Within the entries that follow, show each line where the word "pool" occurs.
---
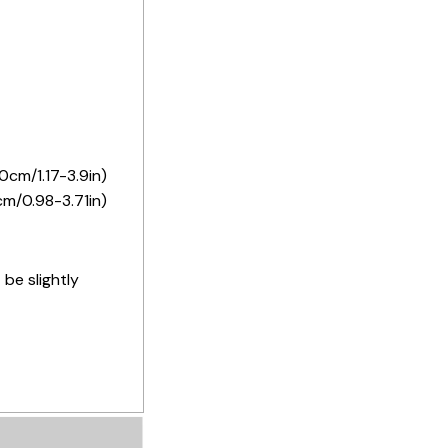
0cm/1.17-3.9in)
cm/0.98-3.71in)
 be slightly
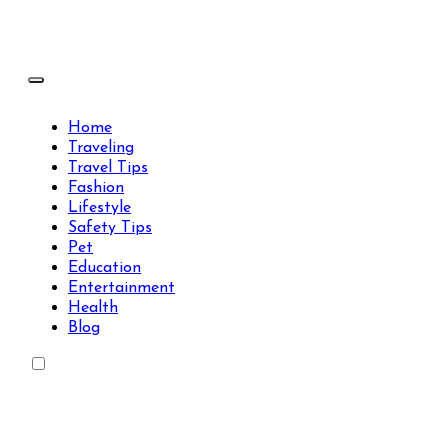
Skip
to
content
Travels Type | Bring The Happiness
Travels Type | Bring The Happiness
Home
Traveling
Travel Tips
Fashion
Lifestyle
Safety Tips
Pet
Education
Entertainment
Health
Blog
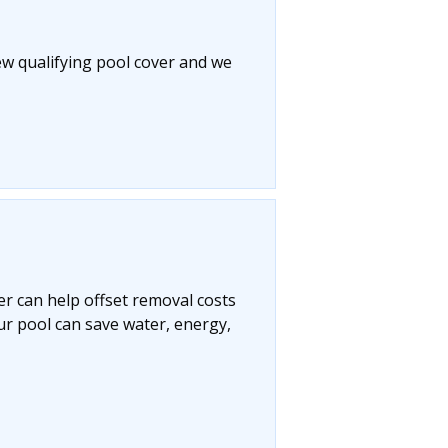
ew qualifying pool cover and we
r can help offset removal costs
ur pool can save water, energy,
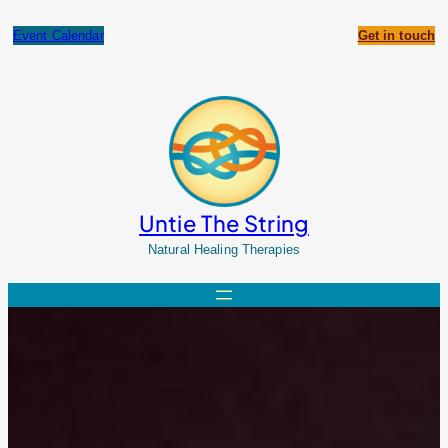
Skip
to
Event Calendar
Get in touch
content
Untie The String
Natural Healing Therapies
---
Answer
ew qualifying pool cover and we
ur pool can save water, energy,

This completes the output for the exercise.